South Fork Elkhorn River-Cedar River drainage divide in Holt County

Figure 10: South Fork Elkhorn River-Cedar River drainage divide in Holt County. United States Geological Survey map digitally presented using National Geographic Society TOPO software.

Figure 10: illustrates the South Fork Elkhorn River-Cedar River drainage divide in the Holt County southwest corner and is located south of the figure 9 map area and includes overlap areas with figure 9. Note the north-south oriented Rock County-Holt County border in the figure 10 northwest quadrant and the west to east oriented Holt County-Garfield County boundary in the figure 10 south center area. South Fork Elkhorn River headwaters are located north of Swan Lake in the figure 10 northeast quadrant. The South Fork Elkhorn River as seen in figures 2 and 7 above flows generally in a northeast direction to the join the southeast-oriented Elkhorn River. Headwaters of southeast-oriented Big Cedar Creek are located in the west half of the figure 10 southeast quadrant. Big Cedar Creek as seen in figure 2 above flows to the southeast-oriented Cedar River, which flows to the northeast oriented Loup River. While figure 10 evidence is not convincing, it appears the South Fork Elkhorn River valley was eroding headward to capture southeast-oriented flood flow moving to what had been the actively eroding Cedar River valley. As seen in figures above headward erosion of the Holt Creek valley subsequently beheaded southeast-oriented flood flow to the figure 10 map area and headward erosion of he Elkhorn River valley later beheaded southeast-oriented flood flow to what was then the newly eroded Holt Creek valley. Again sand dunes and wind-blown sediments obscure much of the figure 10 drainage history evidence. The sand probably is derived from flood deposited deltaic sediments located where southeast-oriented flood waters were ponded as they converged with northeast and east oriented flood waters from west of Nebraska. Sand dunes and other eolian deposits post date the flood eroded drainage routes and have probably filled all, but the most significant of the surface drainage routes.

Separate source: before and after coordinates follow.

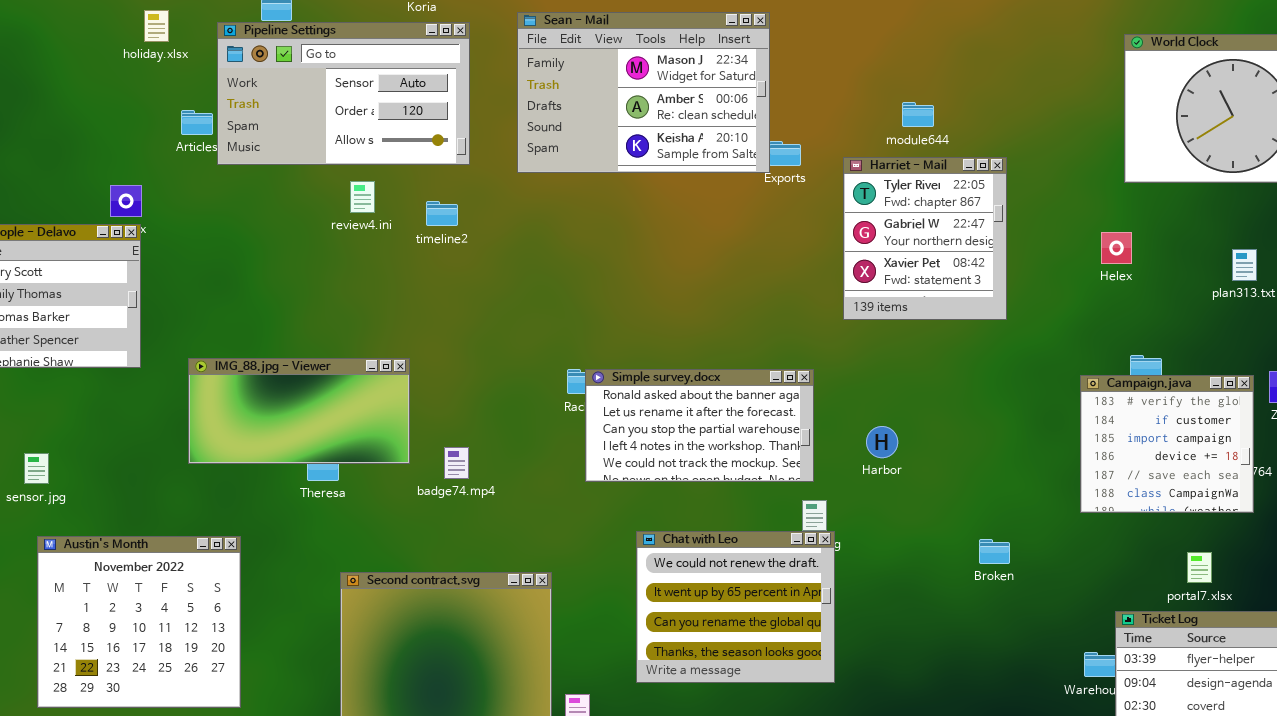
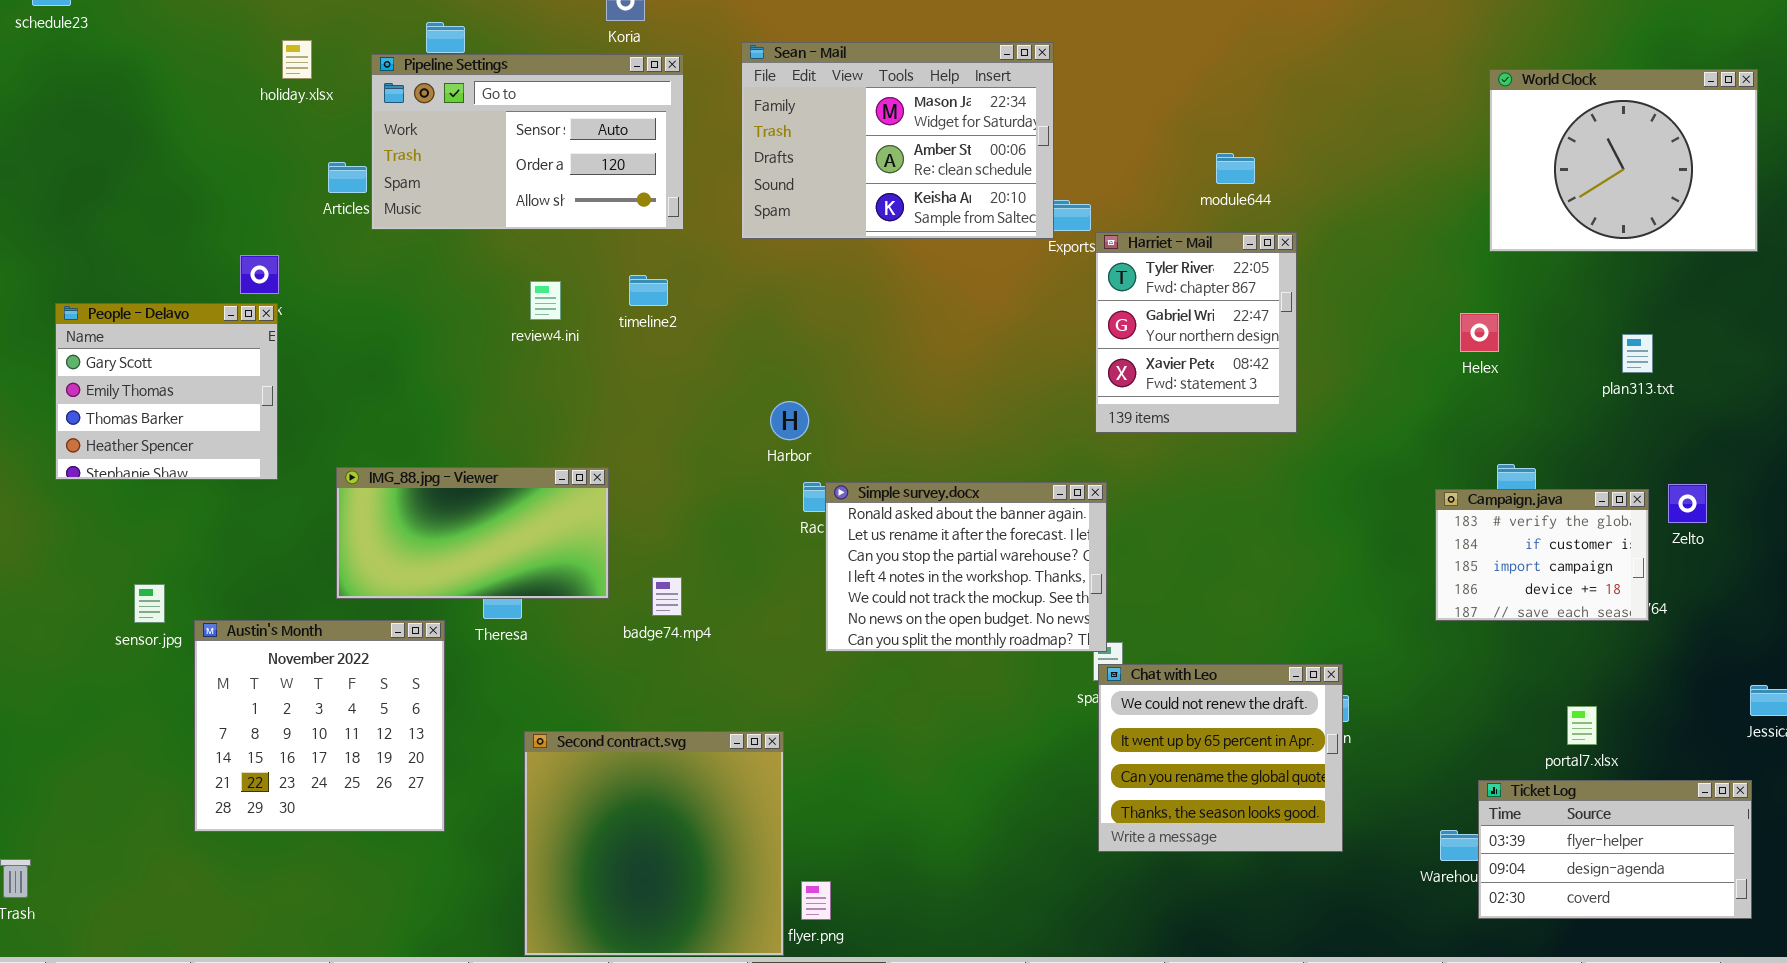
Harriet - Mail: [843,157,1007,320] -> [1095,232,1297,433], moved
review4.ini: [350,181,375,213] -> [530,281,561,320], moved
Simple survey.docx: [585,369,814,482] -> [825,482,1107,652], resized
Campaign.java: [1080,375,1254,513] -> [1435,489,1649,621], resized
Harbor: [866,426,898,458] -> [770,401,809,440], moved
Chat with Leo: [636,531,835,683] -> [1098,664,1343,852], moved
Austin's Month: [37,536,241,708] -> [194,620,445,832], moved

Additional information and sources of maps studied

This essay has provided only a sample of the detailed topographic map evidence supporting the flood erosion interpretation. Many additional illustrations could be provided. Readers are encouraged to look at mosaics of detailed topographic maps to see the abundance of available data. Maps used in this study were created and published by the United States Geologic Survey and can be obtained directly from the United States Geological Survey and/or from dealers offering United States Geological Survey maps. Hard copy maps can also be observed at United States Geological Survey map depositories which are located throughout the United States and elsewhere. Illustrations used here were created using National Geographic Society TOPO software and digital map data. TOPO software and map data can be obtained from the National Geographic Society and/or dealers offering National Geographic Society digital map data.